Carbon Fuels Conquered Famine – But Green Policies Are Inviting It Again

The Long War on Famine
by Viv Forbes

Famine has haunted humans for most of their history.

In the days of the Pharaohs, whenever the Nile River failed to flood, Egypt starved. Joseph was called in and he organised stockpiling of grain for famine relief.

Even mighty Rome suffered famines – in 436 BC thousands of starving people threw themselves into the Tiber.

The cold Middle Ages in Europe were haunted by famines. In the 11th and 12th century, famines averaged one in 14 years. Even in England there were 22 recorded famines in the 13th century. In 1235, 20,000 people died in London and people ate horse flesh, bark and grass. There were great famines in India, Bengal, France, China and Russia.

Victims of the Great Famine of 1876–78 in India (British Royal Photography Services)

In more recent times, man-made famines were more common in the Comrade Societies – some wit once remarked that “Soviet agriculture has just suffered its 23rd consecutive year of unseasonal weather”.

Some famines were deliberate policy such as Stalin’s liquidation of the Kulaks in 1918 and his starvation of Ukraine in the 1932-33, while other dictators like Mao in China and Pol Pot in Cambodia caused famine with destructive collectivist farm policies.

Famines eased in Europe and North America from about 1860, partly because crops improved with warmer weather and also because of the great increases in land opened up in the Americas for farming and grazing.

But the biggest expansion in food production started with the invention of the coal-powered steam engine – the iron and steel smelted with coal, and the engines, generators and machines powered by coal and then oil, created a food and population explosion.

_Information shown_
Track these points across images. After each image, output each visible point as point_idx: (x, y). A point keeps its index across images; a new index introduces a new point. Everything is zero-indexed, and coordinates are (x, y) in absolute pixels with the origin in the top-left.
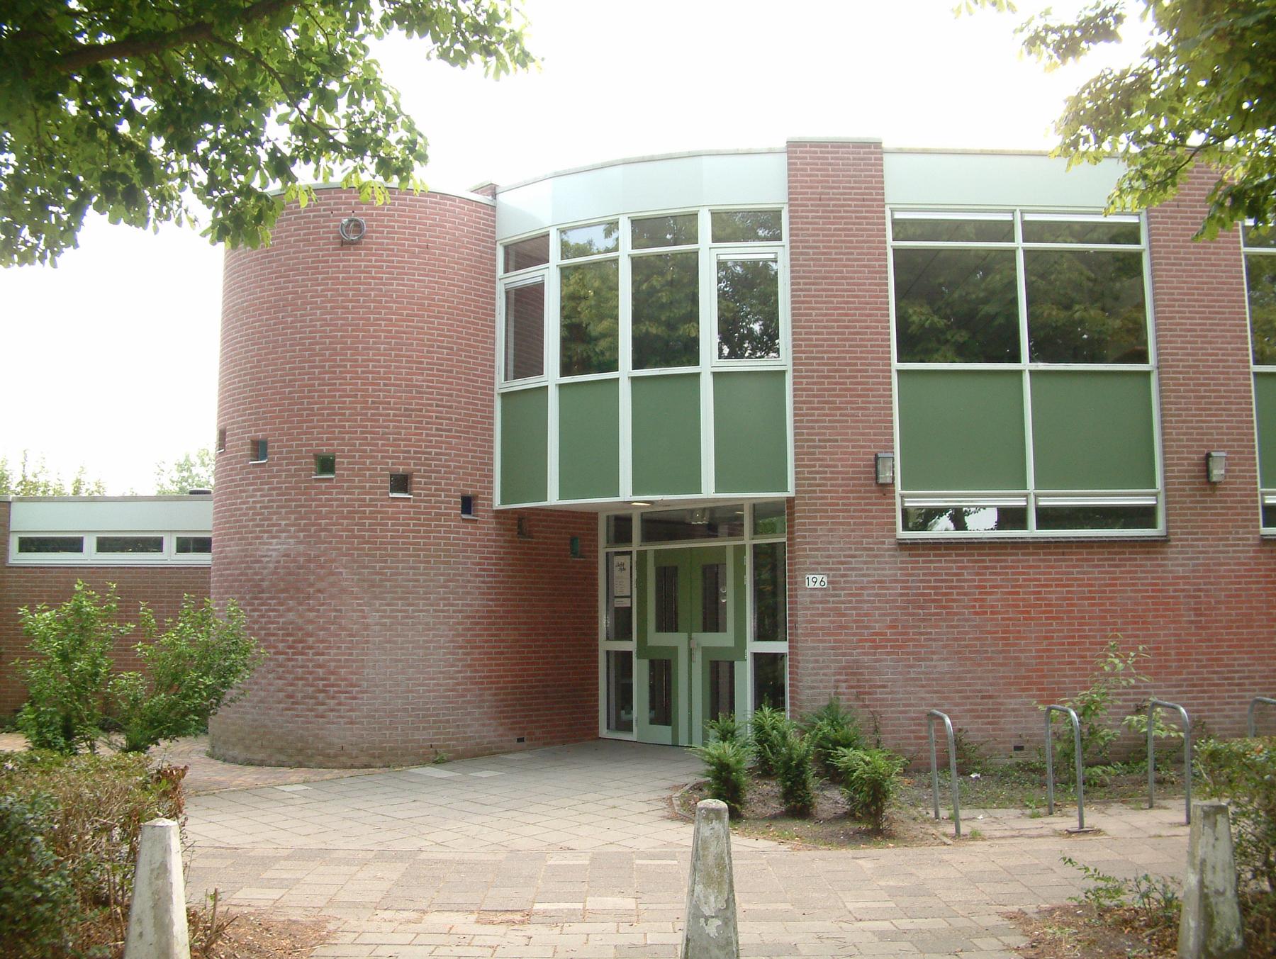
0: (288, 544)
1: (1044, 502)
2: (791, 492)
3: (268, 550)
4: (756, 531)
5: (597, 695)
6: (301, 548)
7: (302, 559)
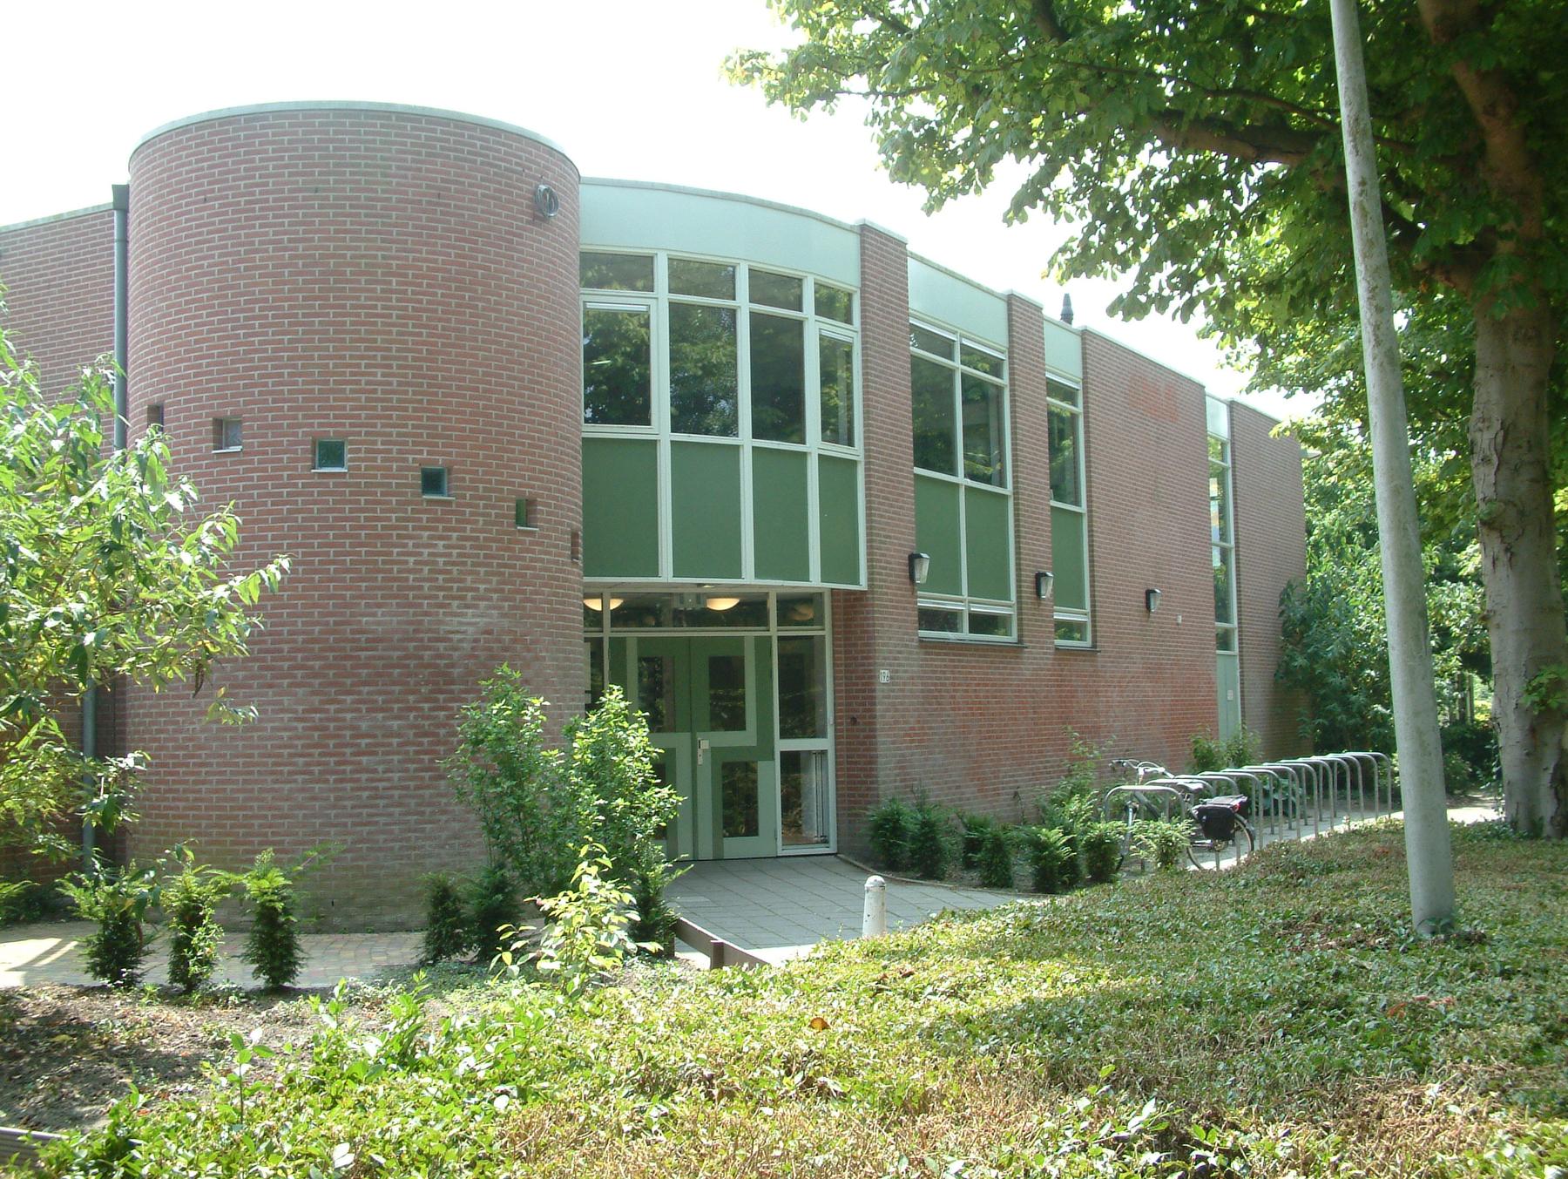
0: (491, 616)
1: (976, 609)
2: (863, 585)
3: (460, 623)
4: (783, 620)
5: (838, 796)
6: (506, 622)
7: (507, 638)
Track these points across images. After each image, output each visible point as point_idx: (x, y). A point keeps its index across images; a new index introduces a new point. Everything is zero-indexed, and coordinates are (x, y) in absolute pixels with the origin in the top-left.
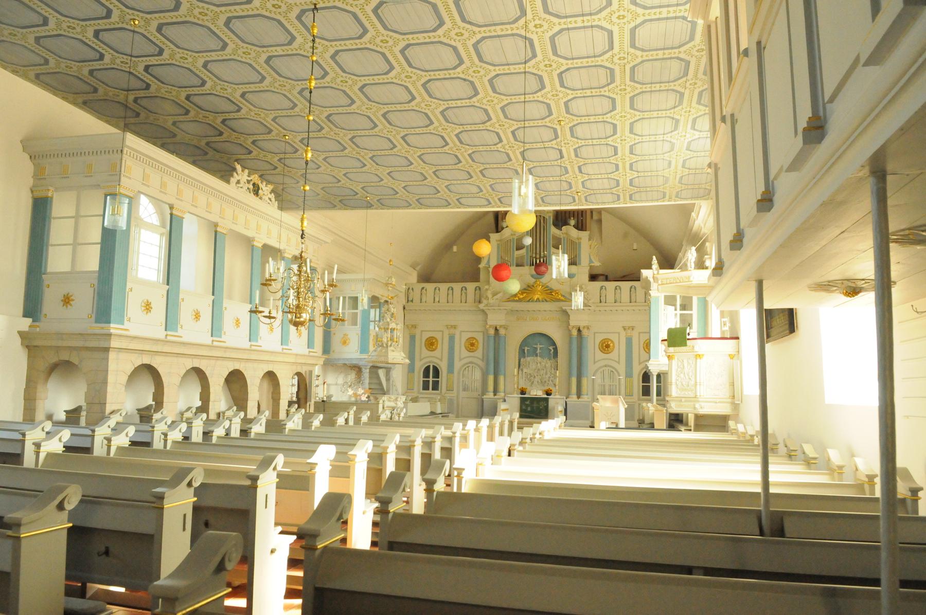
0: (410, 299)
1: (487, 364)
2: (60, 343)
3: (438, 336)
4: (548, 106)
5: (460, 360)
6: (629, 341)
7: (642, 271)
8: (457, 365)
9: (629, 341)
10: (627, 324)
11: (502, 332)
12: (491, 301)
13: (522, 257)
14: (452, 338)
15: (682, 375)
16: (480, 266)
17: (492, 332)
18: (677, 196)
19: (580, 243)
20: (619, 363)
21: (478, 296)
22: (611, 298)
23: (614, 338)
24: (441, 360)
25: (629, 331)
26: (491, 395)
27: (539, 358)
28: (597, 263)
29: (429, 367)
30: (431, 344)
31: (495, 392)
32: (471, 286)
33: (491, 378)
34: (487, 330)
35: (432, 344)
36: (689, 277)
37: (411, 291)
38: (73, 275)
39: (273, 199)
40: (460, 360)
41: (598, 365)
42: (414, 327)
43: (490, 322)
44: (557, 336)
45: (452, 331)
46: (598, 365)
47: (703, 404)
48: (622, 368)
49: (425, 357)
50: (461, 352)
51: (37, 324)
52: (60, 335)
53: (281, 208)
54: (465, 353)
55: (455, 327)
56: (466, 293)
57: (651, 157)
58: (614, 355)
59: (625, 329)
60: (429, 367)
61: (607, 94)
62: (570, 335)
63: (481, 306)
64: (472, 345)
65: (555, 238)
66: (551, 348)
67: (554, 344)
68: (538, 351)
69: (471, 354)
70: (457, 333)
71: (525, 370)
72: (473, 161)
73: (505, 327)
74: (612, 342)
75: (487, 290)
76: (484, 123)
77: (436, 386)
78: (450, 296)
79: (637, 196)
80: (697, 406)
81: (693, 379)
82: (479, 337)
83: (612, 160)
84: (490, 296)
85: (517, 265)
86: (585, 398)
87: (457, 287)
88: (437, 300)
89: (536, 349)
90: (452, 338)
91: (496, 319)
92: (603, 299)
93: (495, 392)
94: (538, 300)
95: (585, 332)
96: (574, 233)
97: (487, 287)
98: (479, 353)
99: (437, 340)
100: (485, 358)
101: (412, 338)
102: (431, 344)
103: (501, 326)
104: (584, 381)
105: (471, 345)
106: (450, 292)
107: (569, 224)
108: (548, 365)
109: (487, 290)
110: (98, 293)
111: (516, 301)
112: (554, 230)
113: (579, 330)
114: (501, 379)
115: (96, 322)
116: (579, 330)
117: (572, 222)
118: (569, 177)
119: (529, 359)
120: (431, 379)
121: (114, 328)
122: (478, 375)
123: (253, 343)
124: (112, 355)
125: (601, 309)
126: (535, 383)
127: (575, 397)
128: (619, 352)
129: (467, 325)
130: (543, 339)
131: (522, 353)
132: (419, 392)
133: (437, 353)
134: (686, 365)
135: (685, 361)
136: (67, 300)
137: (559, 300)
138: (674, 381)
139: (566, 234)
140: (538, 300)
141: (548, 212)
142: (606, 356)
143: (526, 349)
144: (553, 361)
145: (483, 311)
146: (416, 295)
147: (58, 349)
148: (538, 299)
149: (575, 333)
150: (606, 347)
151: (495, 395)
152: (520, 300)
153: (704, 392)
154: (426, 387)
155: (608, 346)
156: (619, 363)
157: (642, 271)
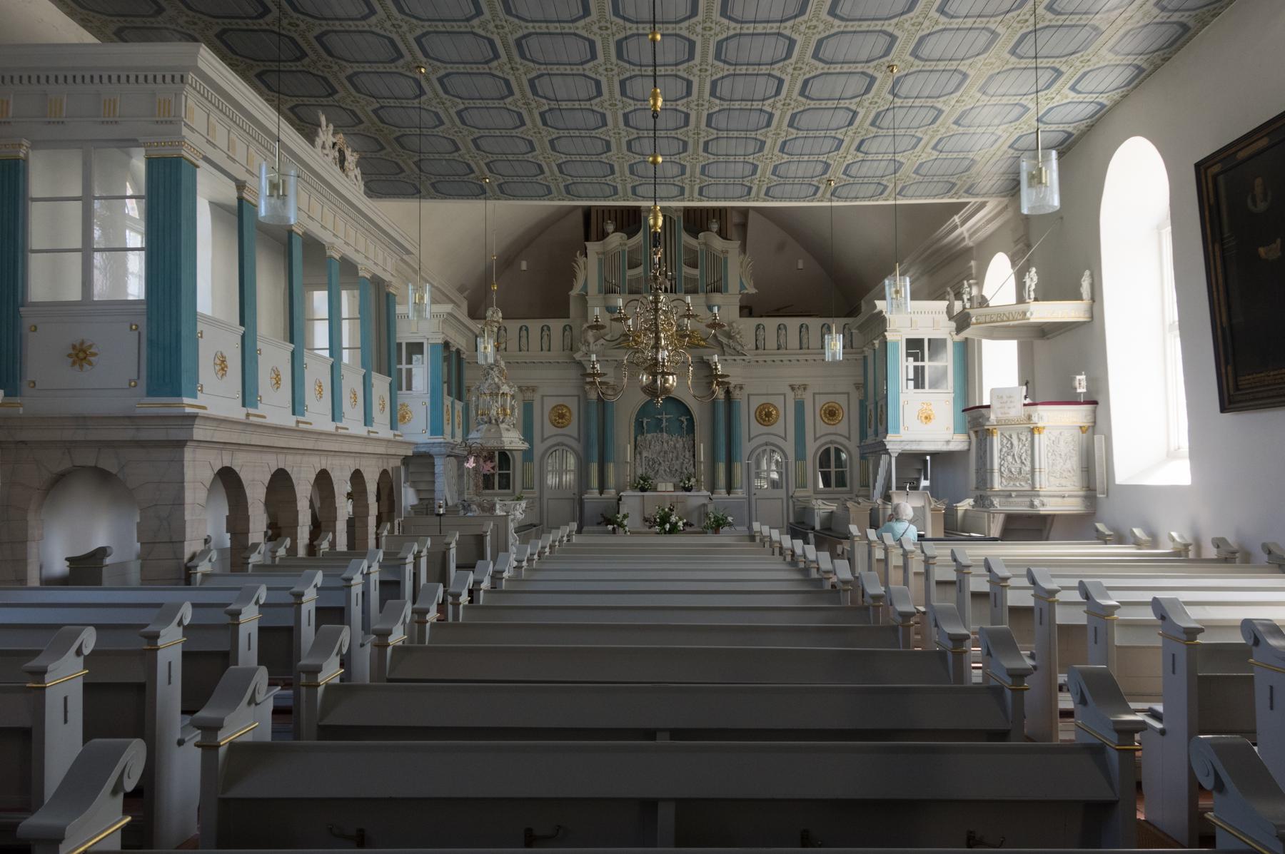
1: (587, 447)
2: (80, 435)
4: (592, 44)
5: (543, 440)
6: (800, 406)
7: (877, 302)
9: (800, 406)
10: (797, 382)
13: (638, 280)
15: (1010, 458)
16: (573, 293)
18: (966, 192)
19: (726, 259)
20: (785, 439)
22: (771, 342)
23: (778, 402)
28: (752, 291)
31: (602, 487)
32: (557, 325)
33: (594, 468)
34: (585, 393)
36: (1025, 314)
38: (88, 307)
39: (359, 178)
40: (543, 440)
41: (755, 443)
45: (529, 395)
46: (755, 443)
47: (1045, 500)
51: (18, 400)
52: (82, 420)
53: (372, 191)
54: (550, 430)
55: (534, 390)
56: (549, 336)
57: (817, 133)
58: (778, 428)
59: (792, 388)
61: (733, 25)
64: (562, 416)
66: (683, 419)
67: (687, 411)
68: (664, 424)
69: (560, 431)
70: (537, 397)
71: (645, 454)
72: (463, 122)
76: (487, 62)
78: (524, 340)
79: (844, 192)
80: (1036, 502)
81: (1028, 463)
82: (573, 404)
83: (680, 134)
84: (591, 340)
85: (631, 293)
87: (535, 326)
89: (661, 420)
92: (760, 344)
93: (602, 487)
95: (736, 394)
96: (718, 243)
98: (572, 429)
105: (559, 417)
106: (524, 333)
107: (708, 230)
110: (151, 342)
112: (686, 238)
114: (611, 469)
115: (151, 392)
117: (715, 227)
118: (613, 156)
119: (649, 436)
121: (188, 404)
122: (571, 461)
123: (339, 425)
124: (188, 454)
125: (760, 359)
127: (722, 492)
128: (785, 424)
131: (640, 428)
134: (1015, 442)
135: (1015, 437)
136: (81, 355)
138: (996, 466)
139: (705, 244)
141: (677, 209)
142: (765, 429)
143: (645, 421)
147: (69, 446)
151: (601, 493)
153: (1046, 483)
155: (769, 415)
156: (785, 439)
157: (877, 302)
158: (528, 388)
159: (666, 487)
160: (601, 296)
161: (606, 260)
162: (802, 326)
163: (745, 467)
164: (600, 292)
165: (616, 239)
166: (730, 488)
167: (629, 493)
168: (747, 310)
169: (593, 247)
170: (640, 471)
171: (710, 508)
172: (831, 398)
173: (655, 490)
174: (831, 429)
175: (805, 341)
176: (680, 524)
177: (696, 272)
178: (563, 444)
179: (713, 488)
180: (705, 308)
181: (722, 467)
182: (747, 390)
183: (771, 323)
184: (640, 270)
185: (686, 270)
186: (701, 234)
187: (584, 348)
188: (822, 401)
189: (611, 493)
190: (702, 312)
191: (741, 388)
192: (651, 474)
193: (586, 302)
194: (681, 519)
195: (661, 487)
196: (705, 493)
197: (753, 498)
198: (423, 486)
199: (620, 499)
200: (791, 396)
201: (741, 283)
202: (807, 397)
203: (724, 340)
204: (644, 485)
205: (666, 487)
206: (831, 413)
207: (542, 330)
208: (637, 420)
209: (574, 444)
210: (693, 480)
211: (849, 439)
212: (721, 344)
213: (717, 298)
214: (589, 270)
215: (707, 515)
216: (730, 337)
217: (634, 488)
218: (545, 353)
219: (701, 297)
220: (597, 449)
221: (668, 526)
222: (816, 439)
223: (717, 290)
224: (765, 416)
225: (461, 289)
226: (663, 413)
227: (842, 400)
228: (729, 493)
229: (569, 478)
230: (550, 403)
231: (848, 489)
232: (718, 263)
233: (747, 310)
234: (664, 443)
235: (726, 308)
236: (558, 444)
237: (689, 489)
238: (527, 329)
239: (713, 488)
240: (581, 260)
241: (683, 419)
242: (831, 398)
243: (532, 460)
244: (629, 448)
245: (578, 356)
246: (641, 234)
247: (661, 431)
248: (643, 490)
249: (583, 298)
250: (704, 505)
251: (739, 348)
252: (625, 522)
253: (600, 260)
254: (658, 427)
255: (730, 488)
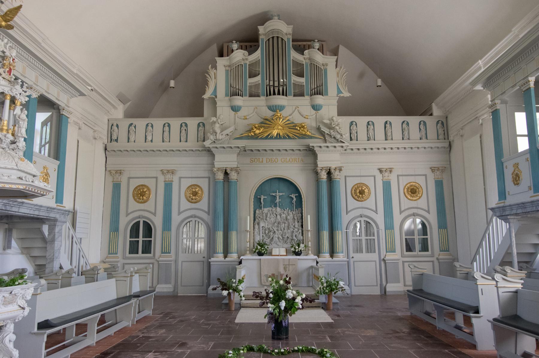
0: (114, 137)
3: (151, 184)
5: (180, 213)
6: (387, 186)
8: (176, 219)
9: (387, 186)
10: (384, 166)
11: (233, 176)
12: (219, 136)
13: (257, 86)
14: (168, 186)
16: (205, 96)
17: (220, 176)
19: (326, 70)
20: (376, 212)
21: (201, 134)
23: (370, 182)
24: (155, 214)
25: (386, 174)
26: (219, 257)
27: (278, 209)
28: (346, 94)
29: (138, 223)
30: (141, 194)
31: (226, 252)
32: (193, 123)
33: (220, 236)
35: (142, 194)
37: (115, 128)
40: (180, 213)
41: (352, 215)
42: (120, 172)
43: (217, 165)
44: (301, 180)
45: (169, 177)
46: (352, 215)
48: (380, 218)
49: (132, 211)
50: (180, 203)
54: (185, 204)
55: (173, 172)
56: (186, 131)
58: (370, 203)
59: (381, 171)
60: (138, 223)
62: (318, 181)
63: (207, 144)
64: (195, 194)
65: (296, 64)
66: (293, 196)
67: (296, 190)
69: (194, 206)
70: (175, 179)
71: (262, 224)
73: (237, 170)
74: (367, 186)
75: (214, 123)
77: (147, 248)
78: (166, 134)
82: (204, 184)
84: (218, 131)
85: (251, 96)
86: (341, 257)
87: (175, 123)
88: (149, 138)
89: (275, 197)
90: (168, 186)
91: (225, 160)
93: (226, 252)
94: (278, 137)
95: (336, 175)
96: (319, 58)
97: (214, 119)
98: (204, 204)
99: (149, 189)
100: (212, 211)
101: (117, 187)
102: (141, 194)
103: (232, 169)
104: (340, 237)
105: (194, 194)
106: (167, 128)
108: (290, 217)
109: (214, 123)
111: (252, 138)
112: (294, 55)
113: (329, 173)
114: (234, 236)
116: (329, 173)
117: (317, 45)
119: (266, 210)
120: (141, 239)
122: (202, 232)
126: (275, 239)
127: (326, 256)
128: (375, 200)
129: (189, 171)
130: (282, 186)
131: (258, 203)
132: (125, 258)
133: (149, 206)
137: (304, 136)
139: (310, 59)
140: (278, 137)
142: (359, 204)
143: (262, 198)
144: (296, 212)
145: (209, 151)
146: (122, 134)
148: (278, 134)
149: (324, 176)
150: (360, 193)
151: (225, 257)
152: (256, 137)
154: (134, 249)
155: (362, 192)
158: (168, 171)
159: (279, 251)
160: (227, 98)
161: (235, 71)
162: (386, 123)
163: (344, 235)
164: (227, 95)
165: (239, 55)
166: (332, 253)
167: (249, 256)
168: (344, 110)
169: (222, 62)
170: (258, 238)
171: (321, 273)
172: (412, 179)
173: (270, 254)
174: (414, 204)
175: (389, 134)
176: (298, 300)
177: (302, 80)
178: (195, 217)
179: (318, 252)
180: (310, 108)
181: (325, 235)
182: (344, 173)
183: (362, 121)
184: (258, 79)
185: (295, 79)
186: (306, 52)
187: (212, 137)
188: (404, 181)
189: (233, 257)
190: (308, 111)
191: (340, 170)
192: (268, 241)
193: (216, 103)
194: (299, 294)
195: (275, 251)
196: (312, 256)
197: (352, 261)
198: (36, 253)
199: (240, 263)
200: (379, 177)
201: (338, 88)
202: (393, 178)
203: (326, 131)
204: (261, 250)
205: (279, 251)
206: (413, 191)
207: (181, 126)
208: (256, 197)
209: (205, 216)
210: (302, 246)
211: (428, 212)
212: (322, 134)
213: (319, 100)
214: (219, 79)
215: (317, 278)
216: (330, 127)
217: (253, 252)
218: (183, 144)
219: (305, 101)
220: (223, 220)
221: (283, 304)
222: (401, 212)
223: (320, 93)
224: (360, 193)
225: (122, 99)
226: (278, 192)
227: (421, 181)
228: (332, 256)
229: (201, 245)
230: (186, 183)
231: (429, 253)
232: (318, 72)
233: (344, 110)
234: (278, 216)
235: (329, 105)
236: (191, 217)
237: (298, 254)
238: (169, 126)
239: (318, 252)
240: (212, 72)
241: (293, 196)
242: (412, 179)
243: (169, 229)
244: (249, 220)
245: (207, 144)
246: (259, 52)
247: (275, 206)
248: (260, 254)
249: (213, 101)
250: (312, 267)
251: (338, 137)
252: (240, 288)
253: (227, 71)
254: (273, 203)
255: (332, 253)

_Set of tasks_
1 > In the famine article, how many famines were recorded in England during the 13th century?
2 > Resume the famine article from where it stops.
The listing isn't needed for any of this.

_Answers provided_
1 > 22

2 >
First hunters armed with carbon-powered gunpowder decimated the wild herds of bison, antelope and deer grazing the prairies of the Americas, replacing them with barbed wire and beef cattle. (Most people today probably disapprove of such species slaughter; but it happened, and the food produced on that land now supports farmers, towns and millions of people.)

Then were the steam-powered traction engines which pumped water and pulled iron ploughs, planters, harvesters, freight wagons and forest logs. Millions of crop-eating draught horses and oxen went to the butchers and no longer consumed half of the farm crops produced.

The cumbersome steam tractors were replaced by internal combustion engines burning kerosene, petrol and diesel.

The model T utility and Fordson tractors created another farming revolution with more food produced with fewer food-consuming draft animals and farm labourers.

Fordson Tractor (via Wikimedia Commons)

Coal-powered trains and petrol-powered trucks and buses moved food, and motorised artillery, cavalry, baggage trains and ambulances moved armies. Millions of ever-hungry and ever-thirsty horses, mules and oxen were removed from the food and water queues.

Australian Light Horsemen, 1916. Source: Fred Horsley collection. Credit: https://ift.tt/2kVDIAt

 

The vast crop-lands which had been used to produce food for draft animals now produced meat, eggs, milk, butter and grains for humans.

Galvanised iron, steel and concrete (all made using two carbon emitting raw materials, coal and limestone) became invaluable for hay sheds, dairies, cold rooms and silos allowing farmers to store farm produce for droughts and winters.

Engines were soon powering refrigerated trucks, road trains, trains and ships that moved food quickly from farms, factories, abattoirs and mills to refrigerated storage in distant cities, thus greatly reducing the amount of food wasted. (But some stupid/green French politician wants an end to the internal combustion engine by 2040, and some foolish Australians want to put a carbon emissions tax on vehicles.)

Australian Road Train Image acknowledgement: http://www.pixabay.com

The next revolution in food production was the discovery and manufacture of nitrate fertilisers and urea using the natural gases nitrogen, methane and carbon dioxide. These fertilisers, assisted by vast irrigation schemes, gave a huge boost to crop growth.

This stunning food revolution based on combustion engines, hydro-carbon fuels, natural gas fertilisers, irrigation and refrigeration has banished famine from the first world.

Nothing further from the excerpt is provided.